* TASK OBJECTIVE *
For this exercise, write out each entry below exactly, omitting the images.

Records contained in a dataset
• • •

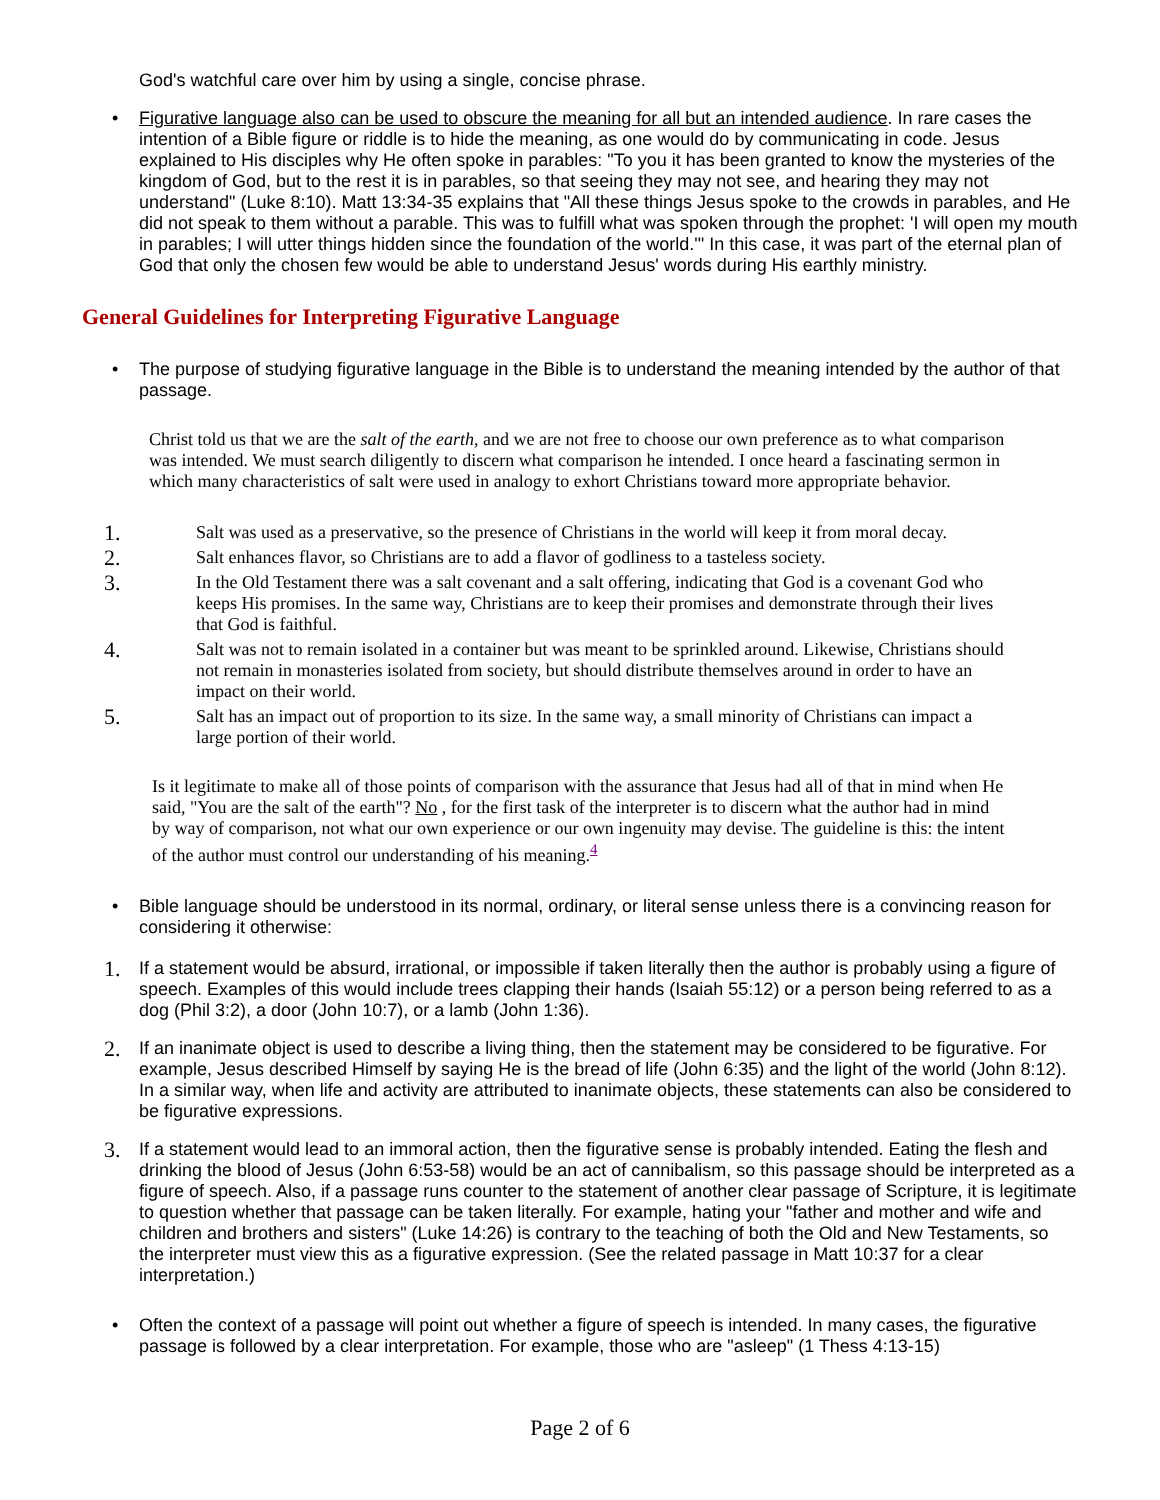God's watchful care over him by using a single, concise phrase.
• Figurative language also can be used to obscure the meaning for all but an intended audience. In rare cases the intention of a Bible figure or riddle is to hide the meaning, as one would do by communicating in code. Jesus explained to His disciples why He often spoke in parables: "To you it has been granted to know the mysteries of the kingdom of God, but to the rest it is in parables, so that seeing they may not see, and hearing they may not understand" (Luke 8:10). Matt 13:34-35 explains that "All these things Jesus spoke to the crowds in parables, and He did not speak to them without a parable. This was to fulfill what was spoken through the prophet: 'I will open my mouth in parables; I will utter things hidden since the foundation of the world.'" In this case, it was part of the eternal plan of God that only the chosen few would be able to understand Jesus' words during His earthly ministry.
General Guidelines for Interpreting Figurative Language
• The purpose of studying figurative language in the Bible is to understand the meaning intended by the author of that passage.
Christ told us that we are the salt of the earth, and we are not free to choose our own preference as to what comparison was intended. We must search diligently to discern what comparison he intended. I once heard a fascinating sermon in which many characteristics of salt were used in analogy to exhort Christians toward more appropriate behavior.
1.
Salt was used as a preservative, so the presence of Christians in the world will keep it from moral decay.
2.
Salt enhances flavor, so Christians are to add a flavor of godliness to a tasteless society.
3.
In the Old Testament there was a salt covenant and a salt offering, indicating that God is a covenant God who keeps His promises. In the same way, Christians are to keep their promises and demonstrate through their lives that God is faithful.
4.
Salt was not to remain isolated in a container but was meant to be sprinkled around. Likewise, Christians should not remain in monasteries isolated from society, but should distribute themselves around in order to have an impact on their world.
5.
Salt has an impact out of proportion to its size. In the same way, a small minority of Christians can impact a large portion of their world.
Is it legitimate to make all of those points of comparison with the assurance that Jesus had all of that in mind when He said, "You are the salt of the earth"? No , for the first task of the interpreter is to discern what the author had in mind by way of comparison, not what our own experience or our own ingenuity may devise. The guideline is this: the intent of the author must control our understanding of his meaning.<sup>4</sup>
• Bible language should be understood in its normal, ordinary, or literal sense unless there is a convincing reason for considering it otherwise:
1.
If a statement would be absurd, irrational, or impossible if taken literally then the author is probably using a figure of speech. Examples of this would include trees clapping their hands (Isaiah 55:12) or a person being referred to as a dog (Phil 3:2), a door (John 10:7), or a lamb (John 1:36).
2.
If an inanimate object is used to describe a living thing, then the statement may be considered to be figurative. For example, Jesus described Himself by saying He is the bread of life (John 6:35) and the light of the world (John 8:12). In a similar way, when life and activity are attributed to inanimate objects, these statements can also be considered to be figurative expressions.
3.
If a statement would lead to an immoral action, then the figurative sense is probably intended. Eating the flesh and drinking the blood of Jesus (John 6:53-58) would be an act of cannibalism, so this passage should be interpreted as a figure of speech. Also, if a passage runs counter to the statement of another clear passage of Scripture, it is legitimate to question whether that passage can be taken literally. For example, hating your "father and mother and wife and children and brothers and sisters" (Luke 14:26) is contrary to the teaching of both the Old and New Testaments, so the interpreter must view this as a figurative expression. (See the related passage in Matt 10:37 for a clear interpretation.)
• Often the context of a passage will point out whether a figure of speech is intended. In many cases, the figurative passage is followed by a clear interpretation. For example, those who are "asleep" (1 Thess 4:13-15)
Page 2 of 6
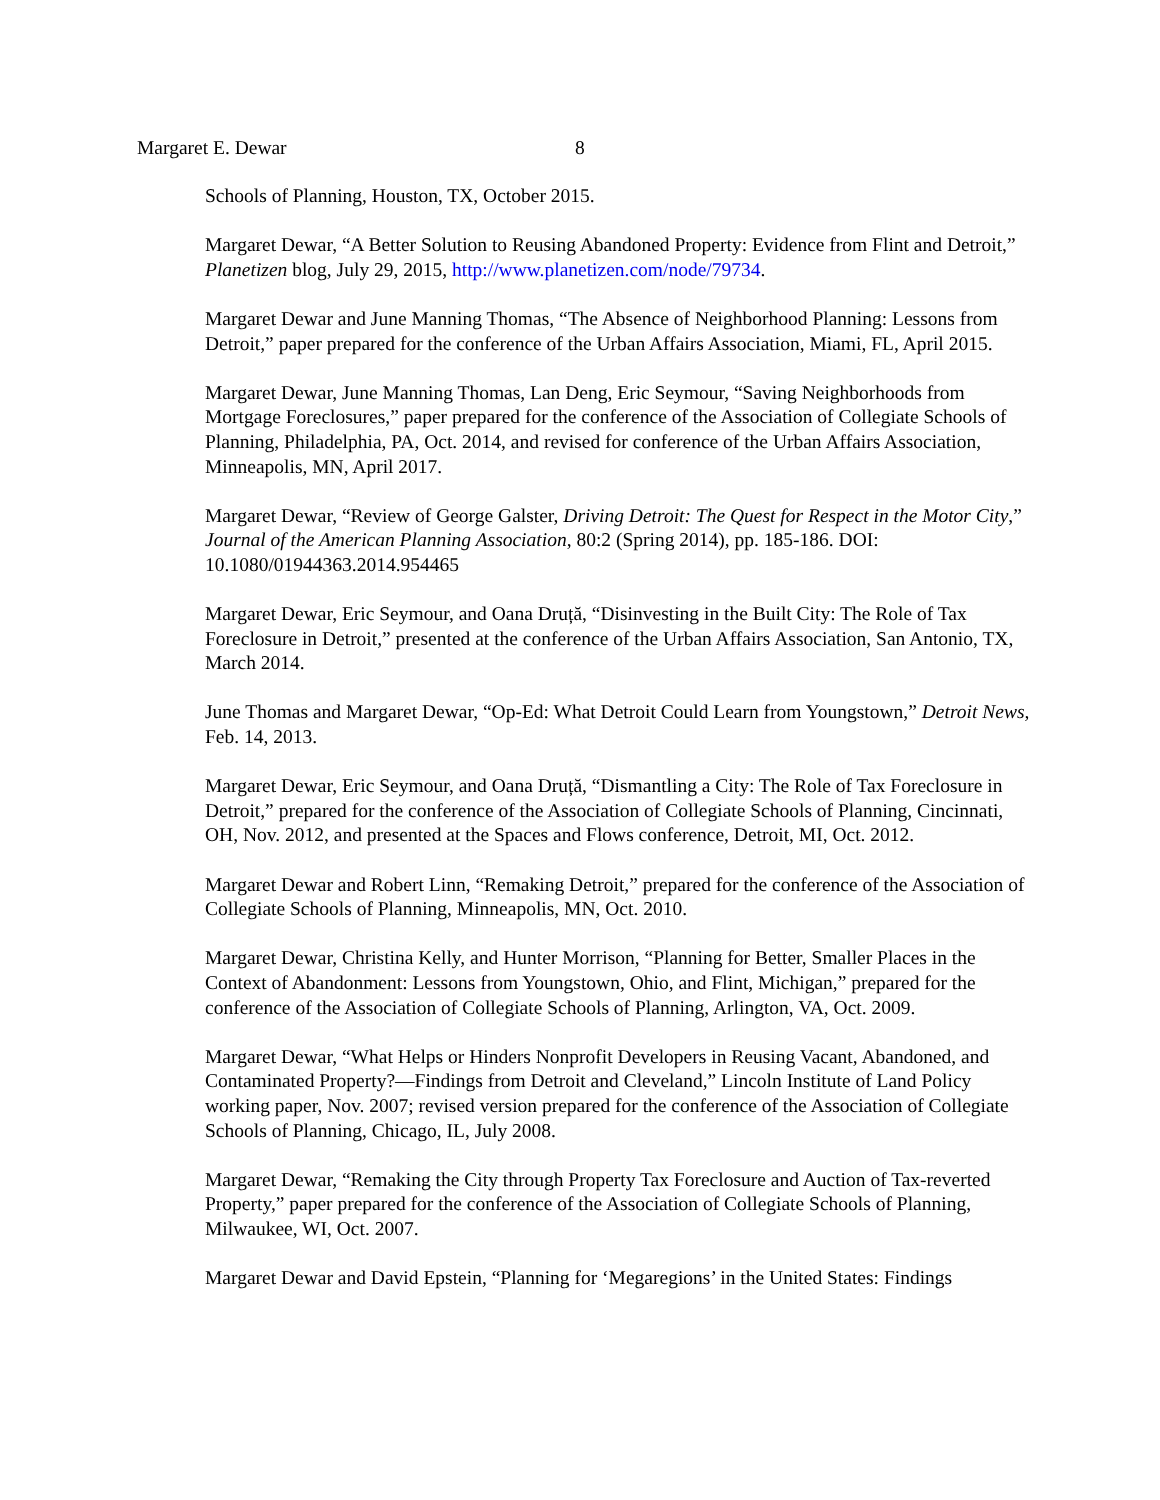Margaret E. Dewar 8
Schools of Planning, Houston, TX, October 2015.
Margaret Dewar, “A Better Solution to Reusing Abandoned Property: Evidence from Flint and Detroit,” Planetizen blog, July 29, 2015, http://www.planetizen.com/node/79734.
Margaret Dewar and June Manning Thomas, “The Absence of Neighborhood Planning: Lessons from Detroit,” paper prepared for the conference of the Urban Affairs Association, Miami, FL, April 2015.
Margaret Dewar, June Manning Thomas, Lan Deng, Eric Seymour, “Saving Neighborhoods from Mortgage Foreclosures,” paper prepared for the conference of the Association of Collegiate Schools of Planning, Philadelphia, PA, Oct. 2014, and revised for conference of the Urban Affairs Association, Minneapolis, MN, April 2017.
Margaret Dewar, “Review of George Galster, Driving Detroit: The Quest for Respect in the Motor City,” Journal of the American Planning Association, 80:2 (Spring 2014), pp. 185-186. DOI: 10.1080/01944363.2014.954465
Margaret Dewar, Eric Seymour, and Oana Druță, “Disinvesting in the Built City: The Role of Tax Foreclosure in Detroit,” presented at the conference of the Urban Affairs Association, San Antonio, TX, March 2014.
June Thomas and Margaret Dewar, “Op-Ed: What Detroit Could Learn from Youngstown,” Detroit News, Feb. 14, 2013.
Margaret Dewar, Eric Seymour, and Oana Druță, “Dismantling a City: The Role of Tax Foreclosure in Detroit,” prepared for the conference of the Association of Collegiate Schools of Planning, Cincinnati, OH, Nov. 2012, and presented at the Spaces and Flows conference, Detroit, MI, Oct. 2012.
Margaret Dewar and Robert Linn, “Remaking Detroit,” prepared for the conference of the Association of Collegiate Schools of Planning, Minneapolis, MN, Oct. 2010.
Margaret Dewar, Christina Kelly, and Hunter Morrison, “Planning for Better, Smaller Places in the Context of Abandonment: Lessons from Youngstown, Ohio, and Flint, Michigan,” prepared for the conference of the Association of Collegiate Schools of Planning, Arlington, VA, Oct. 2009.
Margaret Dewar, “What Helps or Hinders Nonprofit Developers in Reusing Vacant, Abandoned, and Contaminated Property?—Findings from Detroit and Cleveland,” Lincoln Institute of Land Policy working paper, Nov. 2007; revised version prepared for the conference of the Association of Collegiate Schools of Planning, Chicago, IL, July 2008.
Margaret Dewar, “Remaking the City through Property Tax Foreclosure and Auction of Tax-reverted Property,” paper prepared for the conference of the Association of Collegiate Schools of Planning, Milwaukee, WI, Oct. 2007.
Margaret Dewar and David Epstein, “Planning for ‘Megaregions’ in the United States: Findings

• • •

* ANSWER TO THIS EXERCISE *
God's watchful care over him by using a single, concise phrase.
• Figurative language also can be used to obscure the meaning for all but an intended audience. In rare cases the intention of a Bible figure or riddle is to hide the meaning, as one would do by communicating in code. Jesus explained to His disciples why He often spoke in parables: "To you it has been granted to know the mysteries of the kingdom of God, but to the rest it is in parables, so that seeing they may not see, and hearing they may not understand" (Luke 8:10). Matt 13:34-35 explains that "All these things Jesus spoke to the crowds in parables, and He did not speak to them without a parable. This was to fulfill what was spoken through the prophet: 'I will open my mouth in parables; I will utter things hidden since the foundation of the world.'" In this case, it was part of the eternal plan of God that only the chosen few would be able to understand Jesus' words during His earthly ministry.
General Guidelines for Interpreting Figurative Language
• The purpose of studying figurative language in the Bible is to understand the meaning intended by the author of that passage.
Christ told us that we are the salt of the earth, and we are not free to choose our own preference as to what comparison was intended. We must search diligently to discern what comparison he intended. I once heard a fascinating sermon in which many characteristics of salt were used in analogy to exhort Christians toward more appropriate behavior.
1.
Salt was used as a preservative, so the presence of Christians in the world will keep it from moral decay.
2.
Salt enhances flavor, so Christians are to add a flavor of godliness to a tasteless society.
3.
In the Old Testament there was a salt covenant and a salt offering, indicating that God is a covenant God who keeps His promises. In the same way, Christians are to keep their promises and demonstrate through their lives that God is faithful.
4.
Salt was not to remain isolated in a container but was meant to be sprinkled around. Likewise, Christians should not remain in monasteries isolated from society, but should distribute themselves around in order to have an impact on their world.
5.
Salt has an impact out of proportion to its size. In the same way, a small minority of Christians can impact a large portion of their world.
Is it legitimate to make all of those points of comparison with the assurance that Jesus had all of that in mind when He said, "You are the salt of the earth"? No , for the first task of the interpreter is to discern what the author had in mind by way of comparison, not what our own experience or our own ingenuity may devise. The guideline is this: the intent of the author must control our understanding of his meaning.<sup>4</sup>
• Bible language should be understood in its normal, ordinary, or literal sense unless there is a convincing reason for considering it otherwise:
1.
If a statement would be absurd, irrational, or impossible if taken literally then the author is probably using a figure of speech. Examples of this would include trees clapping their hands (Isaiah 55:12) or a person being referred to as a dog (Phil 3:2), a door (John 10:7), or a lamb (John 1:36).
2.
If an inanimate object is used to describe a living thing, then the statement may be considered to be figurative. For example, Jesus described Himself by saying He is the bread of life (John 6:35) and the light of the world (John 8:12). In a similar way, when life and activity are attributed to inanimate objects, these statements can also be considered to be figurative expressions.
3.
If a statement would lead to an immoral action, then the figurative sense is probably intended. Eating the flesh and drinking the blood of Jesus (John 6:53-58) would be an act of cannibalism, so this passage should be interpreted as a figure of speech. Also, if a passage runs counter to the statement of another clear passage of Scripture, it is legitimate to question whether that passage can be taken literally. For example, hating your "father and mother and wife and children and brothers and sisters" (Luke 14:26) is contrary to the teaching of both the Old and New Testaments, so the interpreter must view this as a figurative expression. (See the related passage in Matt 10:37 for a clear interpretation.)
• Often the context of a passage will point out whether a figure of speech is intended. In many cases, the figurative passage is followed by a clear interpretation. For example, those who are "asleep" (1 Thess 4:13-15)
Page 2 of 6
Margaret E. Dewar 8
Schools of Planning, Houston, TX, October 2015.
Margaret Dewar, “A Better Solution to Reusing Abandoned Property: Evidence from Flint and Detroit,” Planetizen blog, July 29, 2015, http://www.planetizen.com/node/79734.
Margaret Dewar and June Manning Thomas, “The Absence of Neighborhood Planning: Lessons from Detroit,” paper prepared for the conference of the Urban Affairs Association, Miami, FL, April 2015.
Margaret Dewar, June Manning Thomas, Lan Deng, Eric Seymour, “Saving Neighborhoods from Mortgage Foreclosures,” paper prepared for the conference of the Association of Collegiate Schools of Planning, Philadelphia, PA, Oct. 2014, and revised for conference of the Urban Affairs Association, Minneapolis, MN, April 2017.
Margaret Dewar, “Review of George Galster, Driving Detroit: The Quest for Respect in the Motor City,” Journal of the American Planning Association, 80:2 (Spring 2014), pp. 185-186. DOI: 10.1080/01944363.2014.954465
Margaret Dewar, Eric Seymour, and Oana Druță, “Disinvesting in the Built City: The Role of Tax Foreclosure in Detroit,” presented at the conference of the Urban Affairs Association, San Antonio, TX, March 2014.
June Thomas and Margaret Dewar, “Op-Ed: What Detroit Could Learn from Youngstown,” Detroit News, Feb. 14, 2013.
Margaret Dewar, Eric Seymour, and Oana Druță, “Dismantling a City: The Role of Tax Foreclosure in Detroit,” prepared for the conference of the Association of Collegiate Schools of Planning, Cincinnati, OH, Nov. 2012, and presented at the Spaces and Flows conference, Detroit, MI, Oct. 2012.
Margaret Dewar and Robert Linn, “Remaking Detroit,” prepared for the conference of the Association of Collegiate Schools of Planning, Minneapolis, MN, Oct. 2010.
Margaret Dewar, Christina Kelly, and Hunter Morrison, “Planning for Better, Smaller Places in the Context of Abandonment: Lessons from Youngstown, Ohio, and Flint, Michigan,” prepared for the conference of the Association of Collegiate Schools of Planning, Arlington, VA, Oct. 2009.
Margaret Dewar, “What Helps or Hinders Nonprofit Developers in Reusing Vacant, Abandoned, and Contaminated Property?—Findings from Detroit and Cleveland,” Lincoln Institute of Land Policy working paper, Nov. 2007; revised version prepared for the conference of the Association of Collegiate Schools of Planning, Chicago, IL, July 2008.
Margaret Dewar, “Remaking the City through Property Tax Foreclosure and Auction of Tax-reverted Property,” paper prepared for the conference of the Association of Collegiate Schools of Planning, Milwaukee, WI, Oct. 2007.
Margaret Dewar and David Epstein, “Planning for ‘Megaregions’ in the United States: Findings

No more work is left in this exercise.